娘を連れていかれそうだった工房の親方が抵抗し、その報復として工房を閉鎖させられて職を追われたのだ。
こういう食い詰めた者がこのロスヴァイセに入団する。むしろそれ以外の人間は組織内では少数派であった。何もすることが、何もできることがないから反乱を起こす。
退廃的になっているのは貴族ばかりではない、住民も精神の袋小路に迷い込んでいた。
「いよいよ、三日後ですか……我々は十年待ったのです」
「大勢、犠牲が出ます。それはお分かりですか?」
「分かっています、ですがこのままでは緩慢に死んでいくほかないのです。我々は何のために生まれたのでしょう、スヴァルト貴族の玩具として生を受けたのなんて悲しすぎます」
「……」
この職人崩れのファーヴニルは希望に満ちていた。だがテレーゼとヴァンは知っている。そして恐らくは懲罰として帯同したアマーリアも気づいているだろう。
この男は再び、絶望に落とされる。
ロスヴァイセ頭領、イグナーツの建てた作戦はそういう類のものなのだ。
(これがバルムンクの真実ですか……ならば兄上、私がそれを変えて見せる)
テレーゼはリューネブルク市を出立した時のことを思い出していた。
*****
数日前、リューネブルク市司教府―――
「……ライプツィヒ市に潜入することを許可してほしいだと?」
「はい、お願いします、総統リヒテルよ」
司教府の中枢、総統リヒテルの執務室に深夜、尋ねる者がいた。彼の妹(正確には姪)であるテレーゼである。
リヒテルがテレーゼの母、つまりはリヒテルが実姉を殺して以降、二人の仲は冷え込んでいる。訪ねて来ることはあり得ないとは言わなくとも、想定外とは言える。
だからリヒテルは彼女が訪ねてきた理由を誰かのためだと推察した。
他人のためならばテレーゼは己の信念を曲げる。あるいはそれが信念なのかもしれない。
「ここには他に誰もいない、仕事をする時間でもない、前のように兄、と呼んでも構わないのだぞ」
「ふざけないで下さる。貴方は母を殺しました、私は決して貴方を許しません。もう私と貴方の関係は兄妹ではなく、上司と部下、それ以外にはありませんわ」
相手の出方を見るためにわざと挑発的な物言いをしたリヒテルだが、結果は明白だった。彼女は非常に感情的だ、何か裏で考えていることもなく、打算があるわけではない。
だからリヒテルは単刀直入に話を切り出した。
「そんなにヴァンが心配か……なんでもこの戦いで死ぬつもりらしいからな」
「当たり前です」
「素直な言葉だ、その素直さがうらやましい……まあ、結論から言えばお前の申し出は実の所、渡りに船だ。ライプツィヒ市がスヴァルトの補給基地になり、確かに総司令官ウラジミール公のいる本陣を奇襲できる位置にあるが、私は過度には期待していない、状況が変った。イグナーツではその状況に対応できない」
「どういうことですの?」
リヒテルの迂遠な言いようにテレーゼは首を傾げる。リヒテルは丁寧に噛み砕いて説明した。
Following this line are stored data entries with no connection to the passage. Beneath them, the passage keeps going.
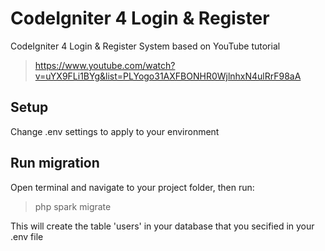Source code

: # CodeIgniter 4 Login & Register
CodeIgniter 4 Login &amp; Register System based on YouTube tutorial 
> https://www.youtube.com/watch?v=uYX9FLi1BYg&list=PLYogo31AXFBONHR0WjlnhxN4ulRrF98aA
## Setup
Change .env settings to apply to your environment

## Run migration
Open terminal and navigate to your project folder, then run:
> php spark migrate 

This will create the table 'users' in your database that you secified in your .env file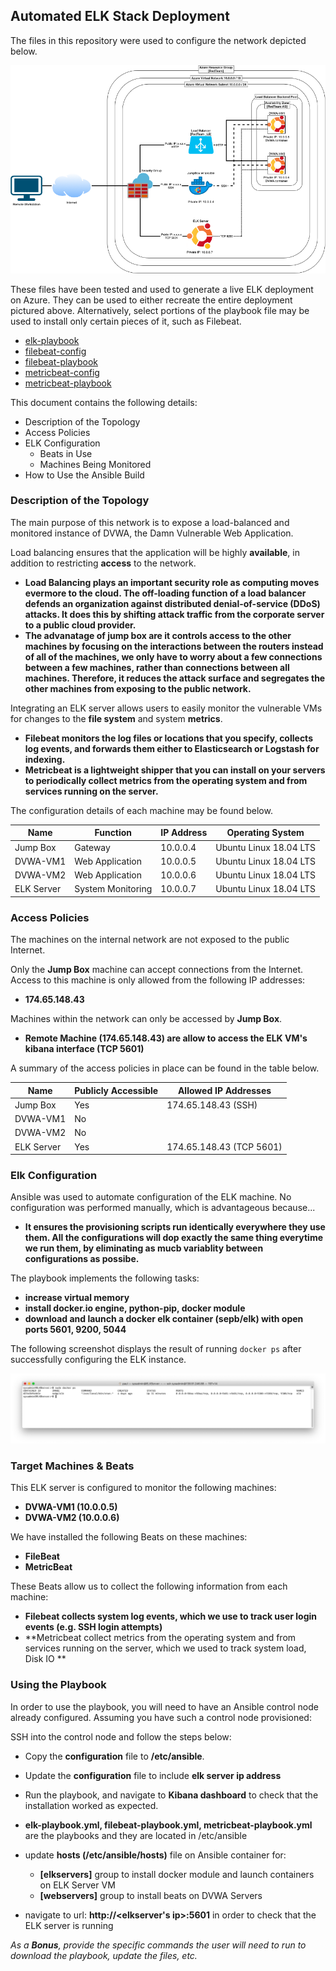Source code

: ## Automated ELK Stack Deployment

The files in this repository were used to configure the network depicted below.

![](images/project1-1.png)

These files have been tested and used to generate a live ELK deployment on Azure. They can be used to either recreate the entire deployment pictured above. Alternatively, select portions of the playbook file may be used to install only certain pieces of it, such as Filebeat.

  - [elk-playbook](resources/elk-playbook.yml)
  - [filebeat-config](resources/filebeat-config.yml)
  - [filebeat-playbook](resources/filebeat-playbook.yml)
  - [metricbeat-config](resources/metricbeat-config.yml)
  - [metricbeat-playbook](resources/metricbeat-playbook.yml)

This document contains the following details:
- Description of the Topology
- Access Policies
- ELK Configuration
  - Beats in Use
  - Machines Being Monitored
- How to Use the Ansible Build


### Description of the Topology

The main purpose of this network is to expose a load-balanced and monitored instance of DVWA, the Damn Vulnerable Web Application.

Load balancing ensures that the application will be highly **available**, in addition to restricting **access** to the network.
- **Load Balancing plays an important security role as computing moves evermore to the cloud. The off-loading function of a load balancer defends an organization against distributed denial-of-service (DDoS) attacks. It does this by shifting attack traffic from the corporate server to a public cloud provider.**
- **The advanatage of jump box are it controls access to the other machines by focusing on the interactions between the routers instead of all of the machines, we only have to worry about a few connections between a few machines, rather than connections between all machines. Therefore, it reduces the attack surface and segregates the other machines from exposing to the public network.**

Integrating an ELK server allows users to easily monitor the vulnerable VMs for changes to the **file system** and system **metrics**.
- **Filebeat monitors the log files or locations that you specify, collects log events, and forwards them either to Elasticsearch or Logstash for indexing.**
- **Metricbeat is a lightweight shipper that you can install on your servers to periodically collect metrics from the operating system and from services running on the server.**

The configuration details of each machine may be found below.

| Name       | Function          | IP Address | Operating System       |
|------------|-------------------|------------|------------------------|
| Jump Box   | Gateway           | 10.0.0.4   | Ubuntu Linux 18.04 LTS |
| DVWA-VM1   | Web Application   | 10.0.0.5   | Ubuntu Linux 18.04 LTS |
| DVWA-VM2   | Web Application   | 10.0.0.6   | Ubuntu Linux 18.04 LTS |
| ELK Server | System Monitoring | 10.0.0.7   | Ubuntu Linux 18.04 LTS |

### Access Policies

The machines on the internal network are not exposed to the public Internet. 

Only the **Jump Box** machine can accept connections from the Internet. Access to this machine is only allowed from the following IP addresses:
- **174.65.148.43**

Machines within the network can only be accessed by **Jump Box**.
- **Remote Machine (174.65.148.43) are allow to access the ELK VM's kibana interface (TCP 5601)**

A summary of the access policies in place can be found in the table below.

| Name       | Publicly Accessible | Allowed IP Addresses    |
|------------|---------------------|-------------------------|
| Jump Box   | Yes                 | 174.65.148.43 (SSH)     |
| DVWA-VM1   | No                  |                         |
| DVWA-VM2   | No                  |                         |
| ELK Server | Yes                 | 174.65.148.43 (TCP 5601)|

### Elk Configuration

Ansible was used to automate configuration of the ELK machine. No configuration was performed manually, which is advantageous because...
- **It ensures the provisioning scripts run identically everywhere they use them. All the configurations will dop exactly the same thing everytime we run them, by eliminating as mucb variablity between configurations as possibe.**

The playbook implements the following tasks:
- **increase virtual memory**
- **install docker.io engine, python-pip, docker module**
- **download and launch a docker elk container (sepb/elk) with open ports 5601, 9200, 5044**

The following screenshot displays the result of running `docker ps` after successfully configuring the ELK instance.

![](images/project1-2.png)

### Target Machines & Beats
This ELK server is configured to monitor the following machines:
- **DVWA-VM1 (10.0.0.5)**
- **DVWA-VM2 (10.0.0.6)**

We have installed the following Beats on these machines:
- **FileBeat**
- **MetricBeat**

These Beats allow us to collect the following information from each machine:
- **Filebeat collects system log events, which we use to track user login events (e.g. SSH login attempts)**
- **Metricbeat collect metrics from the operating system and from services running on the server, which we used to track system load, Disk IO **


### Using the Playbook
In order to use the playbook, you will need to have an Ansible control node already configured. Assuming you have such a control node provisioned: 

SSH into the control node and follow the steps below:
- Copy the **configuration** file to **/etc/ansible**.
- Update the **configuration** file to include **elk server ip address**
- Run the playbook, and navigate to **Kibana dashboard** to check that the installation worked as expected.

- **elk-playbook.yml, filebeat-playbook.yml, metricbeat-playbook.yml** are the playbooks and they are located in /etc/ansible
- update **hosts (/etc/ansible/hosts)** file on Ansible container for:
  - **[elkservers]** group to install docker module and launch containers on ELK Server VM
  - **[webservers]** group to install beats on DVWA Servers
- navigate to url: **http://<elkserver's ip>:5601** in order to check that the ELK server is running

_As a **Bonus**, provide the specific commands the user will need to run to download the playbook, update the files, etc._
「イグナーツの予想ではスヴァルトは会戦中、反乱を危惧して住民を隔離する。故に住民のいなくなった街に火をつけても被害を受けるのはスヴァルトの駐留軍だけであった。しかし調べたところ、駐留しているスヴァルトの将校、この場合は貴族だな。想像以上に堕落している。彼らは外で戦闘していることが分からないらしい。自分達は安全な場所で観賞している気でいる。つまりは何の対策も取らない、街は平常通り、その中で街に火をつければどうなる?」
「……」
その先を簡単に口に出せる程、テレーゼは愚かではない。
「駐留軍とともに住民も焼き殺される。そうなればまず間違いなく、ロスヴァイセは自分達のしてきたことに恐怖し、後悔し、そして組織自体が瓦解する。しかしイグナーツはそれでも作戦を強硬するだろう。あれはもうギリギリまで追いつめられている。作戦を決行することしか考えられないくらいにな。無為無策でいることができない、待つことに耐えられないのだ」
リヒテルの物言いは少し卑怯であった。あえて重大な事実を話して、テレーゼに衝撃を与える。ヴァンのことなど、大した問題でないかのように思い込ませるのだ。
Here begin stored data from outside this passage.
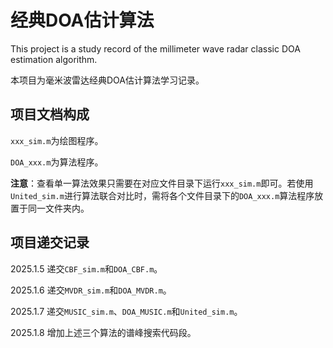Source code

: # 经典DOA估计算法
This project is a study record of the millimeter wave radar classic DOA estimation algorithm.

本项目为毫米波雷达经典DOA估计算法学习记录。

## 项目文档构成

`xxx_sim.m`为绘图程序。

`DOA_xxx.m`为算法程序。

**注意**：查看单一算法效果只需要在对应文件目录下运行`xxx_sim.m`即可。若使用`United_sim.m`进行算法联合对比时，需将各个文件目录下的`DOA_xxx.m`算法程序放置于同一文件夹内。

## 项目递交记录

2025.1.5 递交`CBF_sim.m`和`DOA_CBF.m`。

2025.1.6 递交`MVDR_sim.m`和`DOA_MVDR.m`。

2025.1.7 递交`MUSIC_sim.m`、`DOA_MUSIC.m`和`United_sim.m`。

2025.1.8 增加上述三个算法的谱峰搜索代码段。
それに罪悪感を覚えることはなくなった。リヒテルは結局の所、テレーゼのことは切り捨てている。もう心の整理は済んだ、今現在の彼はスヴァルトに抗う、アールヴ人の王。
個人的な感情で動くことなど許されない。テレーゼは便利な道具であってしかるべきなのだ。
「お前はイグナーツの代わりにロスヴァイセの指揮を取ってもらう。場合によってはイグナーツを斬れ。ヴァンならば証拠を残さずに始末してくれるだろうし、その死を利用することもできる。そのついでにヴァンを説得することは許そう」
「作戦が失敗しなければ……ですの?」
「そうだ、お前は私の妹、お前がどう思おうが、お前は皆を導くリーダーの一人だ。皆に与える影響も大きい。だから個人の感情よりも大局を優先しろ。ヴァンを切り捨てろとは言わない、だがあれもまた我らの宿願のために己の命を賭けている戦士だ。その心意気をくみ取ってやれ」
それで話は済んだ。リヒテルにとってテレーゼを人形のように操ることなど造作もない。感情的で情に厚く、自分のためよりも他人のために動く優しい人間。
そういう人間は操りやすい。弱点が外に出ているからだ。
「……」
リヒテルの無言の圧力に屈し、よろよろと退室していくテレーゼ、その背中に、もしかすると今生の別れになるかもしれない言葉がかけられる。
「……テレーゼ、決して私に同情するなよ」
「え……?」
「お前は優しい、私と違って気の迷いを犯すこともあるだろう。だが私には同情するな。その優しさは他の人のために取っておけ」
リヒテルはどこか投げやりな口調で言い終えた。突き放したつもりだったが、だがしかし、テレーゼは彼の予想に反して笑みを見せる。
それは母親が殺されてから久しく見せていなかった愉しそうな笑みであった。
「それ、ヴァンにも言われましたわ。そっくりそのままの口調で……」
「ヴァンは私が育てた、似るのは当然……子も同然、いや、なんでもない」
リヒテルは迂闊だった。本心の一部を口に出した。だからこそ、とんでもないことを口走ったように、リヒテルは口を抑えた。しかし遅かった。
ニッコリと笑いながら、しかしどこか緊張した面持ちで退室するテレーゼは取り繕う暇を与えてはくれなかった。
リヒテルは、反射的に机を殴りつける。八つ辺りであった。